Uma heroína nas trilhas da liberdade: a história de Harriet Tubman
Após escapar da escravidão nos EUA, Tubman lutou pela emancipação do povo negro e liderou expedições que chegaram a resgatar centenas de escravizados
Há 176 anos, em 17 de setembro de 1849, Harriet Tubman escapava da escravidão nos Estados Unidos. Tinha início, assim, a extraordinária jornada de uma das figuras mais icônicas da luta pela liberdade e emancipação do povo negro.
Harriet Tubman transformou o combate à escravidão na missão da sua vida. Ela liderou dezenas de expedições libertadoras, através das quais resgatou mais de 300 escravizados, conduzindo-os em segurança até os estados livres.

* * * * * * * * *

== PROPOSTA DE EXERCÍCIO ==
Dê continuidade ao texto sobre Harriet Tubman, começando logo depois da última frase apresentada.

* * * * * * * * *

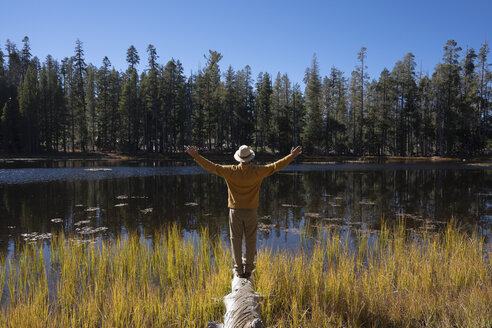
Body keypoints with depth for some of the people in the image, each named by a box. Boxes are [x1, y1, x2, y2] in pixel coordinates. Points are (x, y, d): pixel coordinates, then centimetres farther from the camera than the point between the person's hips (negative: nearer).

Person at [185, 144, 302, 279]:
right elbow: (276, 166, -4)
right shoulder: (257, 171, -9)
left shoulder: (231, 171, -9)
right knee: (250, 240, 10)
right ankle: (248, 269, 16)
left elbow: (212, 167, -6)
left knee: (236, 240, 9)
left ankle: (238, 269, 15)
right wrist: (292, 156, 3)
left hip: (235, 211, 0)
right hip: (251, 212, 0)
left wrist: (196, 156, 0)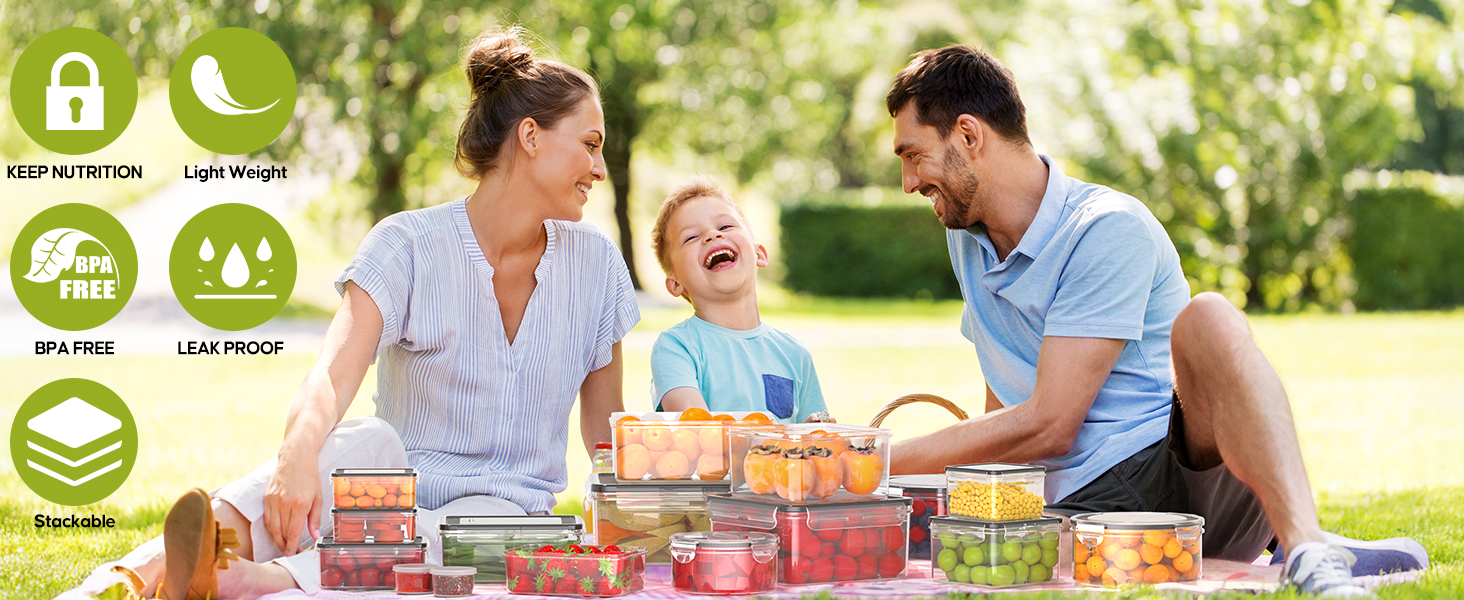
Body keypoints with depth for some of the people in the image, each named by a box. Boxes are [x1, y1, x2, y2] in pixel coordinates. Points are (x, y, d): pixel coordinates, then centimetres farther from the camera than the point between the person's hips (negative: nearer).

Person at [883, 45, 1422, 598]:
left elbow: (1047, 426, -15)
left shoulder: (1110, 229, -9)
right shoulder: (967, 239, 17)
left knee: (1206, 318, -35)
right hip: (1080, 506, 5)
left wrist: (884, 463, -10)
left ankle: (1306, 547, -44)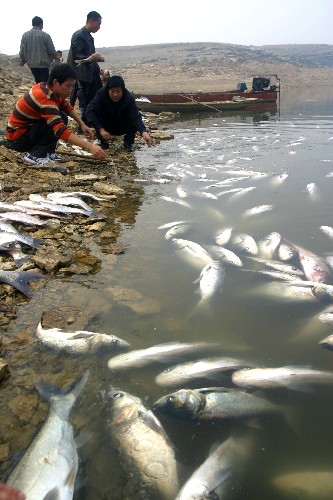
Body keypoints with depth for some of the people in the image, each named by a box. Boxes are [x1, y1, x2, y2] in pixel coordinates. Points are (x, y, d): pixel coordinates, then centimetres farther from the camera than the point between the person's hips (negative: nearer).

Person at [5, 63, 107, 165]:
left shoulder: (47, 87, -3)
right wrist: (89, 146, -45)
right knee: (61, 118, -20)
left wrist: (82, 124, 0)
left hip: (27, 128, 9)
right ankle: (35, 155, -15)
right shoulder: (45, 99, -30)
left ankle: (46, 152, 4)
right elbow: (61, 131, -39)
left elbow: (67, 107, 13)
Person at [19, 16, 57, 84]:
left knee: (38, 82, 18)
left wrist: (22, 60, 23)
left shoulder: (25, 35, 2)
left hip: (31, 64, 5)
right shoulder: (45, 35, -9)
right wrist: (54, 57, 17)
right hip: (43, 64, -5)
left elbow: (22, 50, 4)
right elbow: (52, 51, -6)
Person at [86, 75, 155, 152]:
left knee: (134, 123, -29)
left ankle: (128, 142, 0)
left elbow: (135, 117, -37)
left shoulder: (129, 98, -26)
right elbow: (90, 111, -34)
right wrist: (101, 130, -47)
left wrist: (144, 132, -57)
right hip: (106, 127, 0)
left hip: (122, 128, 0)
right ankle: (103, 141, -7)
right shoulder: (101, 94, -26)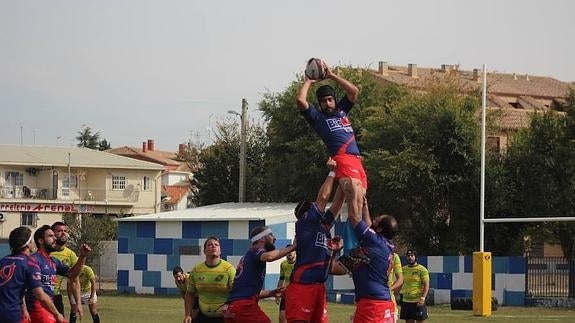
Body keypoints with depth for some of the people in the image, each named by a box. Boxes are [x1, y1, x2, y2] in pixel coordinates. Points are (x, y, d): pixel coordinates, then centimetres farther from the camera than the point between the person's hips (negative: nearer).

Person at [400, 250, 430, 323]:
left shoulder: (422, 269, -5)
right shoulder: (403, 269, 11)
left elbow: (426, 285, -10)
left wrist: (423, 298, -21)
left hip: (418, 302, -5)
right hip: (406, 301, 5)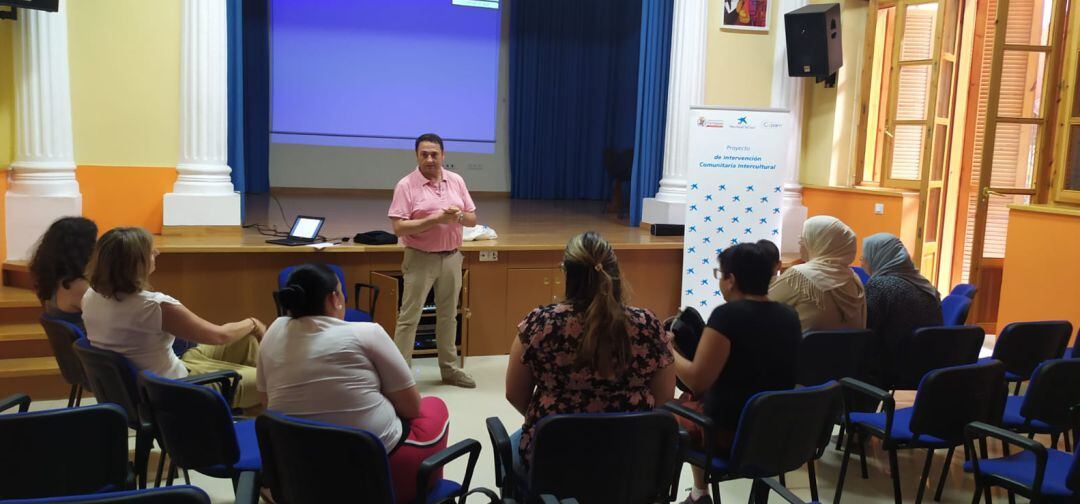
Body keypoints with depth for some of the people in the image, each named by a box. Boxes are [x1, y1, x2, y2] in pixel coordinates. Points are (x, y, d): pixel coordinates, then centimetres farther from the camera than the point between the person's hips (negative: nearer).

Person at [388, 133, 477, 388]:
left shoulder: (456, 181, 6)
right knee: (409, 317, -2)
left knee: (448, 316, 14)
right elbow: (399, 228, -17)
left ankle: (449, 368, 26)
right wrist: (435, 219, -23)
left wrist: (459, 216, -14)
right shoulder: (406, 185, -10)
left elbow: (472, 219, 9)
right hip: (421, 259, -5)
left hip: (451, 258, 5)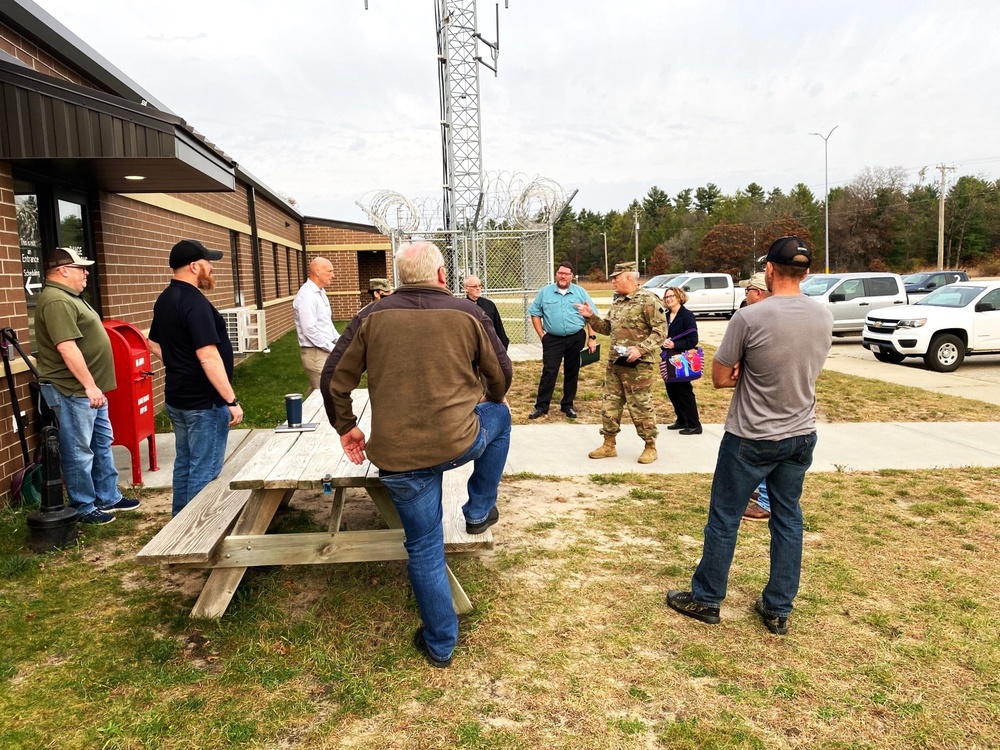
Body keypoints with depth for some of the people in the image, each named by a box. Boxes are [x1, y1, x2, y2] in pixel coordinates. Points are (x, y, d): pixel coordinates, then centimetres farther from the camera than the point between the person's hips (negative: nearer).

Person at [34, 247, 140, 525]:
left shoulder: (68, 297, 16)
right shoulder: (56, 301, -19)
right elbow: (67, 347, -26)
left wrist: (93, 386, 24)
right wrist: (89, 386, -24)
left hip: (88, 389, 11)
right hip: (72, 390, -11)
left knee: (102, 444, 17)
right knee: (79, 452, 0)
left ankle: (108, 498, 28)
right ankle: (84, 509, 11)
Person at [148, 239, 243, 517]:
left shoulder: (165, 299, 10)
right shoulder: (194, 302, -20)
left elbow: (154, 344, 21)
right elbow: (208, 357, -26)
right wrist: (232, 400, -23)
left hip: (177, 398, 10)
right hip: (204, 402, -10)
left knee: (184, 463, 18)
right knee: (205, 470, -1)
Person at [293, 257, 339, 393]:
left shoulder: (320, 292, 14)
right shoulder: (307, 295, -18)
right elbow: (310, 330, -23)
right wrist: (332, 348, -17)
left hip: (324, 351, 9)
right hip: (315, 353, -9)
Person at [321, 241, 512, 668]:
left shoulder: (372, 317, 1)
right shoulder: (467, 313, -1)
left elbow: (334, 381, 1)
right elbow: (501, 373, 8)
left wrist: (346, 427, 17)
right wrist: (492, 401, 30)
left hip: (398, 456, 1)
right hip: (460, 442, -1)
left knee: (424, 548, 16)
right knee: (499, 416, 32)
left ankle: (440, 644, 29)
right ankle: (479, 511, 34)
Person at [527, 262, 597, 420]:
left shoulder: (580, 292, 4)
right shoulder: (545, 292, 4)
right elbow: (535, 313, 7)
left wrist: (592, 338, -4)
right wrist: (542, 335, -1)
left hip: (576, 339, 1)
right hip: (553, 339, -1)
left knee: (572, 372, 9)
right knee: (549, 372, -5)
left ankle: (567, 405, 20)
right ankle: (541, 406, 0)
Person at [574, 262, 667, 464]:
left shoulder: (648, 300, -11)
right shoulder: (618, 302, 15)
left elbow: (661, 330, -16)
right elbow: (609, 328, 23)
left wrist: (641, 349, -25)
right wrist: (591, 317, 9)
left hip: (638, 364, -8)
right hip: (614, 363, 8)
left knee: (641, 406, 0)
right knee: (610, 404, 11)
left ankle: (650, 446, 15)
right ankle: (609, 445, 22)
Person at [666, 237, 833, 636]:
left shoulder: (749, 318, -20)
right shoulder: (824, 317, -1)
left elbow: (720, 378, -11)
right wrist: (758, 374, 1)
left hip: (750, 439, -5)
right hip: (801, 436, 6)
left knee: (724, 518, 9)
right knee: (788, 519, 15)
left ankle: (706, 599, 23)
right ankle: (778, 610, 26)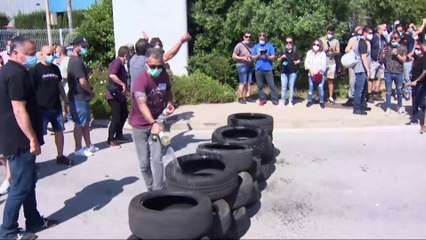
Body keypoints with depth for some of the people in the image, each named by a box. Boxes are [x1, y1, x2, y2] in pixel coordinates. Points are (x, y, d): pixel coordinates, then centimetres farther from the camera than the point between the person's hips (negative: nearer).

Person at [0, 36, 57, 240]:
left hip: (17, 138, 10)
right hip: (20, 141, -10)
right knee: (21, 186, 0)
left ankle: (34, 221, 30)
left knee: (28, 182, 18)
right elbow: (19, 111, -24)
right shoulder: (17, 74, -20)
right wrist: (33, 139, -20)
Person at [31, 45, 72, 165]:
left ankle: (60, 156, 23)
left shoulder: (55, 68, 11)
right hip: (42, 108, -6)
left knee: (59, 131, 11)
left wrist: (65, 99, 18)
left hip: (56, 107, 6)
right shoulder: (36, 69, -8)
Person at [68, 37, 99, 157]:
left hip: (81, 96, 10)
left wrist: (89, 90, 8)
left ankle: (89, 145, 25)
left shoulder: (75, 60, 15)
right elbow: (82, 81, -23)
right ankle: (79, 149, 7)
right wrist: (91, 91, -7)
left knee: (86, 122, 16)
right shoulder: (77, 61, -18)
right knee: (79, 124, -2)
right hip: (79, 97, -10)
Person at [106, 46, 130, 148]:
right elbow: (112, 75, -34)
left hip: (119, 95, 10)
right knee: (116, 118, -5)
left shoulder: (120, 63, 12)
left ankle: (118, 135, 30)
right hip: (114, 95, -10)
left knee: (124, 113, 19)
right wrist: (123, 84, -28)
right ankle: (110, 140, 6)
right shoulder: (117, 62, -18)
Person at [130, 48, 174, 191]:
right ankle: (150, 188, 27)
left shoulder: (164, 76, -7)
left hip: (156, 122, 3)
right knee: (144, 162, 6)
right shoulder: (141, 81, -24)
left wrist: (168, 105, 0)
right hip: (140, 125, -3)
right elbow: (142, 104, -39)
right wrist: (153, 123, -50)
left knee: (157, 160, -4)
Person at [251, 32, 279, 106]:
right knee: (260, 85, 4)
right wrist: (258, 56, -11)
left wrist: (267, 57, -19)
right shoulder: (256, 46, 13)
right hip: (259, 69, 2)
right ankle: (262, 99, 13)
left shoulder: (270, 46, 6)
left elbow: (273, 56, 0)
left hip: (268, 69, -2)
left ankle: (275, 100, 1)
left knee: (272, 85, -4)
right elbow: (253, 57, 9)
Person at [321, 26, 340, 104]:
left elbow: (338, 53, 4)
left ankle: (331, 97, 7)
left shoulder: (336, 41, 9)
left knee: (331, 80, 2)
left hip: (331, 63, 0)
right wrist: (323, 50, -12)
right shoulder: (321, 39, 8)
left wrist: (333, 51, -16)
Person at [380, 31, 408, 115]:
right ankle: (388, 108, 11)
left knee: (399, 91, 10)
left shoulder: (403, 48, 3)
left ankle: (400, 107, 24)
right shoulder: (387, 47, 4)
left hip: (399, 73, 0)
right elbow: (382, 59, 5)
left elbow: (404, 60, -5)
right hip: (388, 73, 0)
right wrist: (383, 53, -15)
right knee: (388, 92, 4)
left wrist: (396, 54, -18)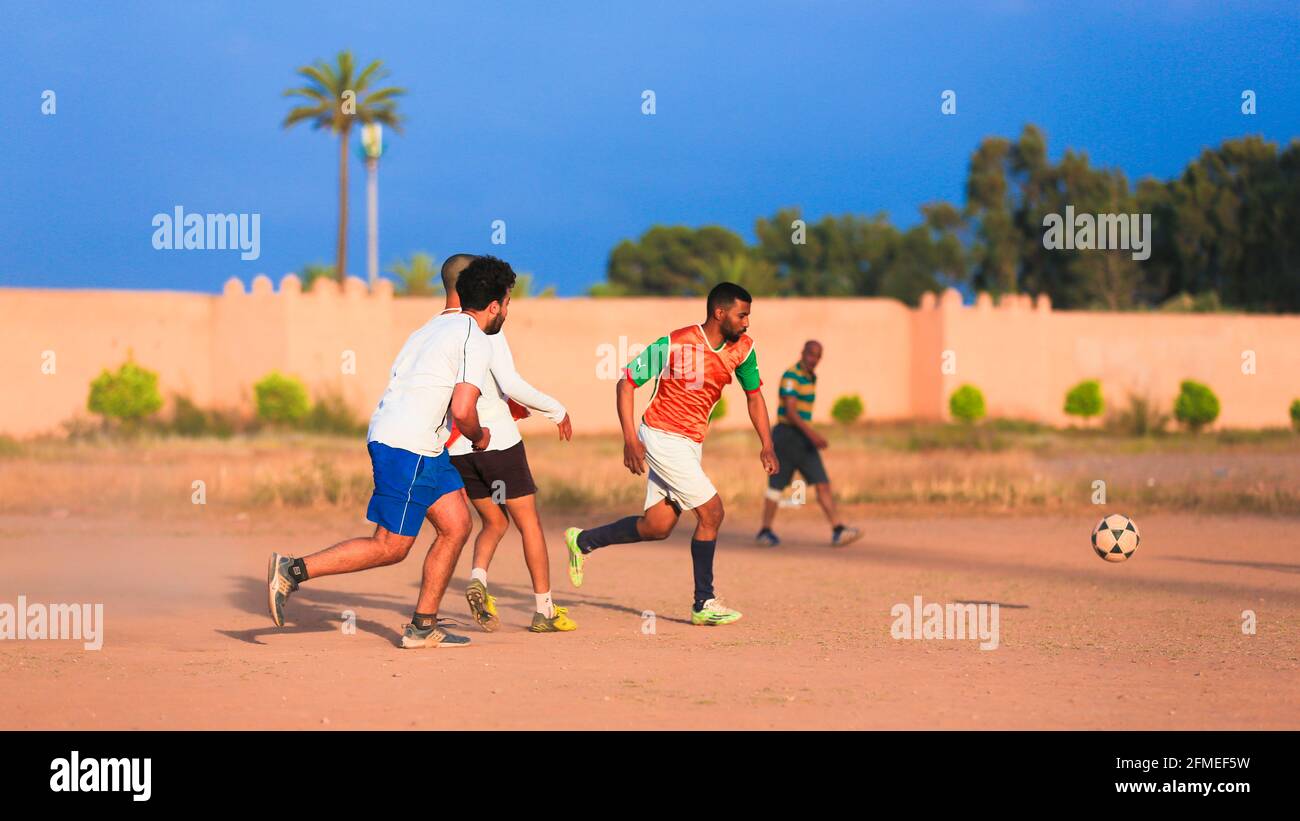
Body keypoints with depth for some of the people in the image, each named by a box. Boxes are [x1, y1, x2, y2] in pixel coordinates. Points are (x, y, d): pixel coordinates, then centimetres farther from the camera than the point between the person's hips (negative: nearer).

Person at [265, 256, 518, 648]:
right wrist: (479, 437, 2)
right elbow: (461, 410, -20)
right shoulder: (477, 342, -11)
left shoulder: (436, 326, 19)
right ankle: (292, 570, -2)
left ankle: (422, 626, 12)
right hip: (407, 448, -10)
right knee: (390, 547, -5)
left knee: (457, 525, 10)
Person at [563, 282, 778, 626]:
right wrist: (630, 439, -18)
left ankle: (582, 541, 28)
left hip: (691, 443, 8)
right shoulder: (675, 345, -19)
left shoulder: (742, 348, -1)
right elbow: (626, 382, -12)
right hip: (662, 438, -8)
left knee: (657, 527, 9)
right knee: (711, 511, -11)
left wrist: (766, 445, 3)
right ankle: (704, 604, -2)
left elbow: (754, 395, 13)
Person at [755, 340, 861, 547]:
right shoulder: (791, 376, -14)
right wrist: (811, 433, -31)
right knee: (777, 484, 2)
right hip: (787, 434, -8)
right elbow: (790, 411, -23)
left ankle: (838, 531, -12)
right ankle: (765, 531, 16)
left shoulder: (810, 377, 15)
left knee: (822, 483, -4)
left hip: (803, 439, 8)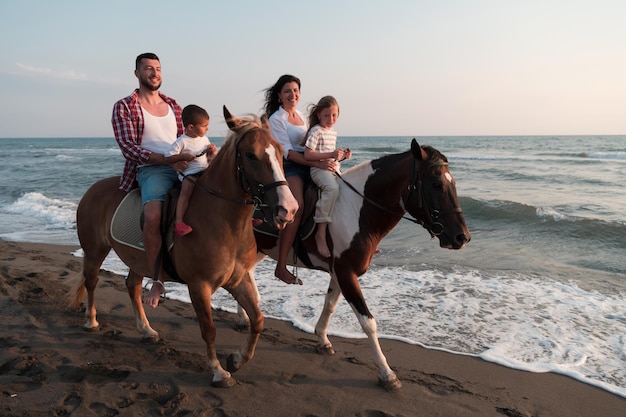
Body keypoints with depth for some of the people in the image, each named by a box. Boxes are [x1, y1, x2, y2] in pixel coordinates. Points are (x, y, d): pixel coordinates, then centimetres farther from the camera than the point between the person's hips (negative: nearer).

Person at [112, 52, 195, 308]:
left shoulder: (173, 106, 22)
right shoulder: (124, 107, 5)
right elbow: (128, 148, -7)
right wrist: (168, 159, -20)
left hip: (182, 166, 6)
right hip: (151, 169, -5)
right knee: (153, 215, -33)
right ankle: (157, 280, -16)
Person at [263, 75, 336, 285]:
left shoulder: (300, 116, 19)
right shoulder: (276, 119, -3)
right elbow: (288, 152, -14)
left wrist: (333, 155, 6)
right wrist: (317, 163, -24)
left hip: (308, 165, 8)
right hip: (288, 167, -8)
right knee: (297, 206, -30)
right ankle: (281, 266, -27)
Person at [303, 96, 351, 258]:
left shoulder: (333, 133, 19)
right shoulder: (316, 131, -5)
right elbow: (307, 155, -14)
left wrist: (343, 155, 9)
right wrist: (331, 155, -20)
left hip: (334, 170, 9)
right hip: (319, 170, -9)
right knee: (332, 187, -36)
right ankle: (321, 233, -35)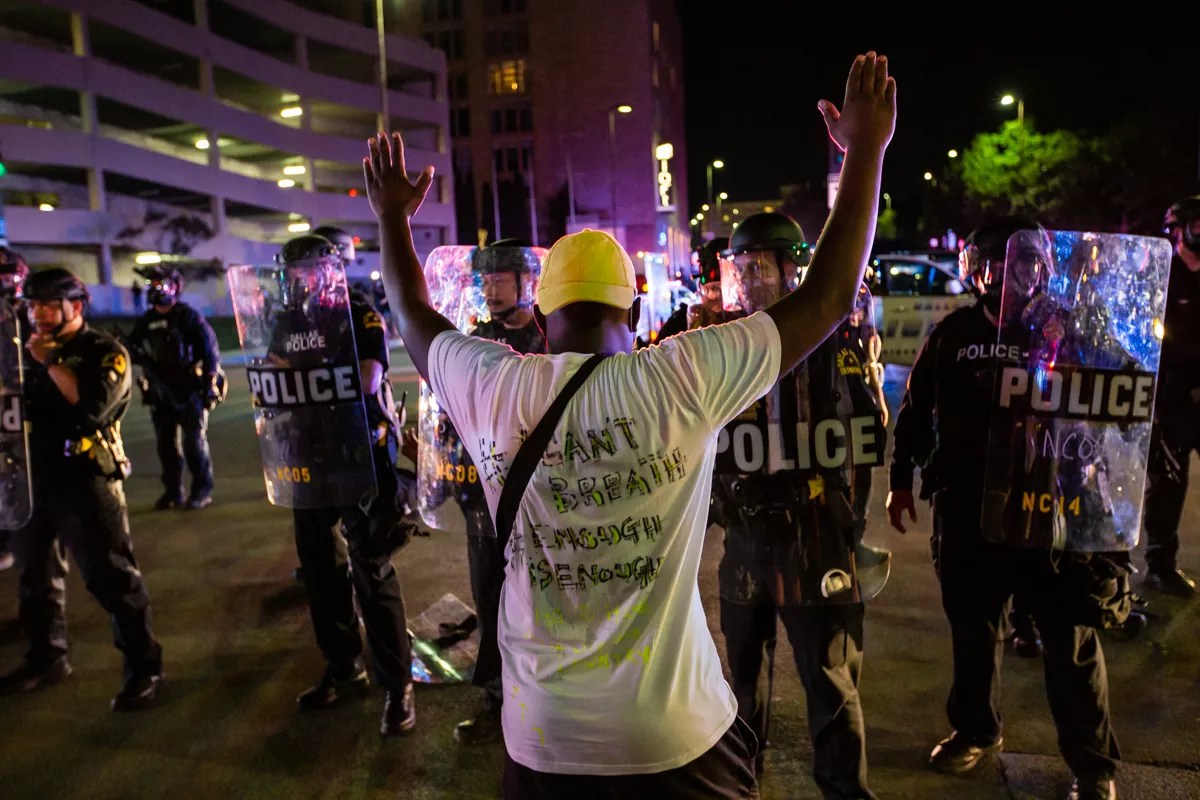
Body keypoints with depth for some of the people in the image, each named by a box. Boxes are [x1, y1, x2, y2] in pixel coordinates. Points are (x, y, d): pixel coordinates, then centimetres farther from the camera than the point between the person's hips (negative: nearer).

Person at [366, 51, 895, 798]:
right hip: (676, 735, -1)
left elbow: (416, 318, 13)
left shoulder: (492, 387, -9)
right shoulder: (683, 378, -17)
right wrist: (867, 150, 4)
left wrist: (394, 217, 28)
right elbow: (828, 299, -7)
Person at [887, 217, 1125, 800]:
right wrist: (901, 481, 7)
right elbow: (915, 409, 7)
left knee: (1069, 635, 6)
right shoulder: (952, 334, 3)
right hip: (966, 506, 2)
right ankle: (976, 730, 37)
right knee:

* * * * * * * * *

== RESPOSTA DA TAREFA ==
Após a eclosão da Guerra de Secessão, Harriet se ofereceu como voluntária às tropas da União. Ela socorreu os soldados feridos, atuou como espiã nos territórios confederados e se tornou a primeira mulher a organizar e liderar um ataque militar de grande escala na história dos Estados Unidos
Assumindo a dianteira no Ataque do Rio Combahee, Harriet libertou mais de 750 escravizados e destruiu os depósitos das forças confederadas. Por fim, ela se destacou no movimento sufragista, lutando em prol dos direitos políticos das mulheres.
Infância e juventude
Harriet nasceu como Araminta Ross (apelidada “Minty Ross”), por volta do ano de 1822, no condado de Dorchester, Maryland. Era filha de Ben Ross e Harriet “Rit” Green, afro-americanos escravizados nas plantações de tabaco e algodão nos arredores do Rio Blackwater. A mãe era cozinheira na casa da família Brodess e o pai era lenhador.
Três dos oito irmãos de Harriet foram vendidos ainda na infância. A menina testemunhou a firme objeção da mãe à tentativa do fazendeiro de vender seu irmão caçula — um episódio que a marcou e que forneceu seus primeiros referenciais sobre resistência à escravidão.
Por volta dos 5 ou 6 anos, Harriet foi alugada como babá para uma família branca de uma fazenda vizinha. Nessa propriedade, ela sofreu diversos abusos, sendo açoitada sempre que a criança acordava e chorava. Chegou a ser punida com chicotadas cinco vezes em um único dia.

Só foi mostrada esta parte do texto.